The U.S. Supreme Court has temporarily froze a lower court order that required the Trump administration to fully fund food assistance payments, a decision that throws millions of Americans’ November benefits into uncertainty as the government shutdown drags on.
Justice Ketanji Brown Jackson on Friday issued the order after the administration filed an emergency appeal to block the mandate to release full Supplemental Nutrition Assistance Program (SNAP) funds. Jackson’s ruling pauses the requirement until a Boston appeals court decides whether to impose a longer suspension. Her order will remain in place for 48 hours after that decision, giving the administration time to seek further relief from the Supreme Court if needed.
A federal judge had previously given the administration until Friday to pay full SNAP benefits, but the White House argued it lacked the funds to comply. It asked the appeals court to let it continue distributing only partial payments from a limited contingency reserve. When the Boston court declined to intervene immediately, the administration turned to the nation’s highest court.
SNAP provides food aid to roughly one in eight Americans, primarily low-income households. The ongoing shutdown has left many families anxious about when, or if, they will receive help.
Despite the uncertainty, officials in several states acted quickly after Thursday’s lower court order to issue full November payments before a potential reversal. Wisconsin confirmed that $104 million in food benefits had already been loaded onto electronic cards for about 337,000 households. Oregon’s governor, Tina Kotek, said state workers “worked through the night” to ensure every family relying on SNAP could buy groceries by Friday. Hawaii officials also moved swiftly once the court order arrived.
“We moved with haste once we verified everything,” said Joseph Campos II, deputy director of Hawaii’s Department of Human Services.
But the Supreme Court’s intervention may halt other states from following suit. The administration criticized those that acted quickly, arguing they were “trying to seize what they could of the agency’s finite set of remaining funds, before any appeal could even be filed, and to the detriment of other States’ allotments.”
“Once those billions are out the door, there is no ready mechanism for the government to recover those funds,” Solicitor General D. John Sauer wrote in the filing.
Officials in California, Kansas, New Jersey, Pennsylvania and Washington state also released full SNAP payments on Friday, while others said benefits would arrive over the weekend or early next week. Several states awaited further federal guidance before proceeding.

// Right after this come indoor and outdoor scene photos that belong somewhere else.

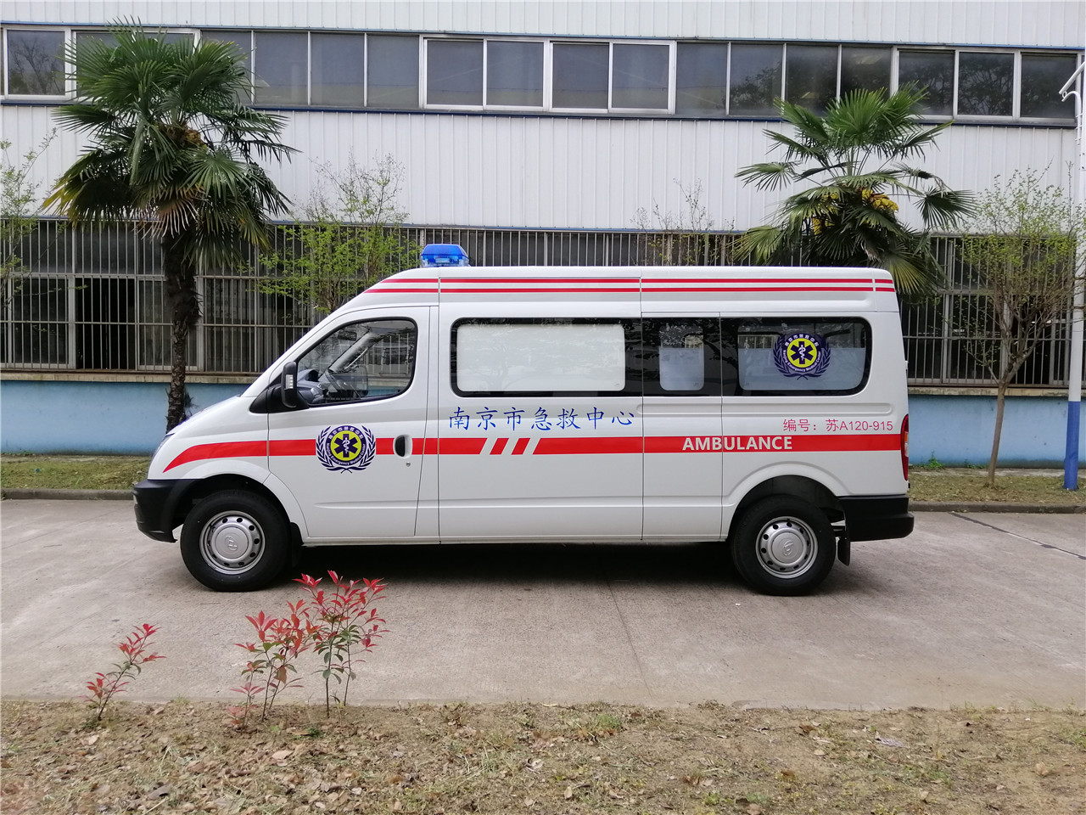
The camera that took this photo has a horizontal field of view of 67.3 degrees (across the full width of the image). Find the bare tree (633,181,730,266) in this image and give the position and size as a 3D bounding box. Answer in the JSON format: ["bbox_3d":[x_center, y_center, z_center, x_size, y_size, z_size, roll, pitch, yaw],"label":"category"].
[{"bbox_3d":[1.827,-0.990,10.753,1.650,3.959,1.600,1,2,-1],"label":"bare tree"}]

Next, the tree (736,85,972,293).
[{"bbox_3d":[4.096,-1.589,10.752,3.131,5.224,3.131,1,2,-1],"label":"tree"}]

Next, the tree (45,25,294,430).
[{"bbox_3d":[-4.871,-2.021,10.632,3.251,5.832,3.251,1,2,-1],"label":"tree"}]

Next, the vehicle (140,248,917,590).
[{"bbox_3d":[-0.252,0.008,6.609,5.720,2.500,2.030,1,2,-2],"label":"vehicle"}]

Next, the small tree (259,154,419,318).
[{"bbox_3d":[-2.675,-1.190,10.693,2.100,4.230,2.000,1,2,-1],"label":"small tree"}]

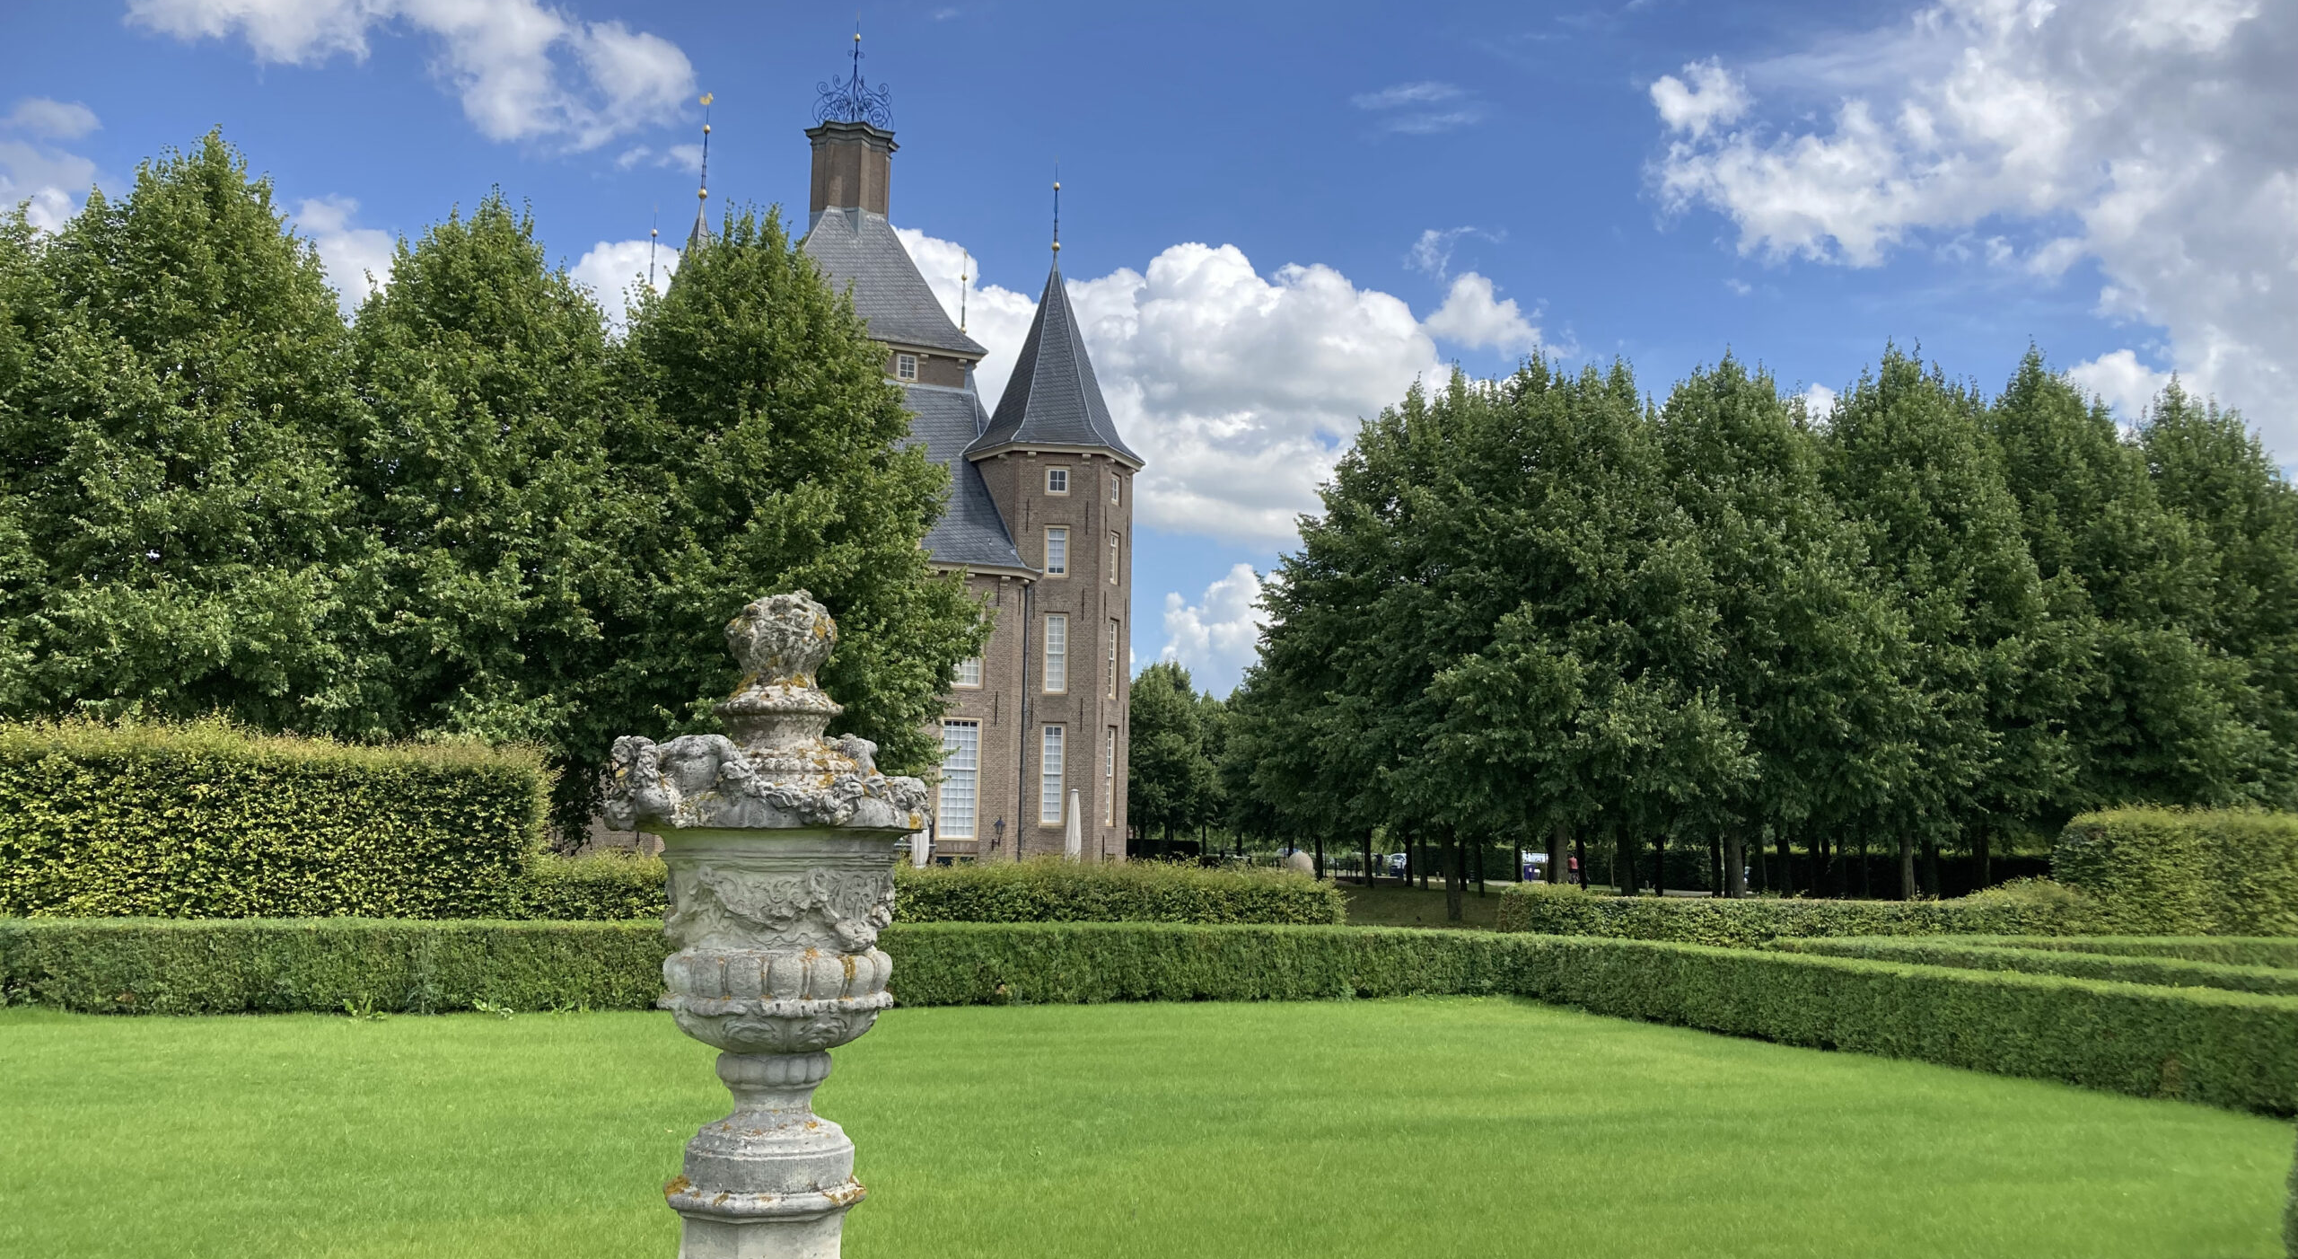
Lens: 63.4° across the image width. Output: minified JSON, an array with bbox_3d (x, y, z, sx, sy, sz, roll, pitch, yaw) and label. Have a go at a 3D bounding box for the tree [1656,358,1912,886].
[{"bbox_3d":[15.146,0.230,45.529,6.300,14.026,6.200,4,-7,-22],"label":"tree"}]

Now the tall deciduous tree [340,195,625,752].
[{"bbox_3d":[-12.340,-1.377,34.698,6.000,13.848,6.200,4,-7,-22],"label":"tall deciduous tree"}]

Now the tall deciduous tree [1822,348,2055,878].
[{"bbox_3d":[19.986,0.111,47.667,6.200,14.909,6.200,4,-7,-22],"label":"tall deciduous tree"}]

READ ALSO: Trump administration appeals ruling requiring full SNAP funding in November
The legal back-and-forth has deepened anxiety among families dependent on the program. A single person can receive up to nearly $300 in monthly food aid, while a family of four may receive close to $1,000, though many get less based on income.
In Newark, New Jersey, college student and single mother Jasmen Youngbey said she spent part of Friday waiting at a food pantry, her SNAP balance at zero. “Not everybody has cash to pull out and say, ‘OK, I’m going to go and get this,’ especially with the cost of food right now,” she said. Later that day, her benefits finally arrived.
The administration had initially said no SNAP payments would be available in November due to the shutdown. But two federal judges ruled otherwise, directing officials to tap an emergency reserve fund of more than $4.6 billion and use other available money to cover the full cost, estimated between $8.5 billion and $9 billion monthly.
The administration refused, saying Congress must approve additional spending and that other funds were needed to support child nutrition programs. On Thursday, U.S. District Judge John J. McConnell Jr. ordered the government to fully fund the benefits, rejecting the White House plan to pay only 65% of the usual amount.
In response, the administration argued that the judge had overstepped his authority. “This unprecedented injunction makes a mockery of the separation of powers,” Sauer told the Supreme Court.
Several states, meanwhile, said they were prepared to distribute the funds as soon as approval was restored, AP reported.
READ ALSO: Trump administration ordered to fully fund SNAP benefits in November after judge’s ruling
North Carolina hinted at sending out partial payments on Friday, with the remainder expected soon. Illinois, Kentucky, Louisiana and North Dakota also distributed partial benefits. In Delaware, Democratic Gov. Matt Meyer said the state had used its own money to issue the first of what could become weekly relief payments for SNAP recipients.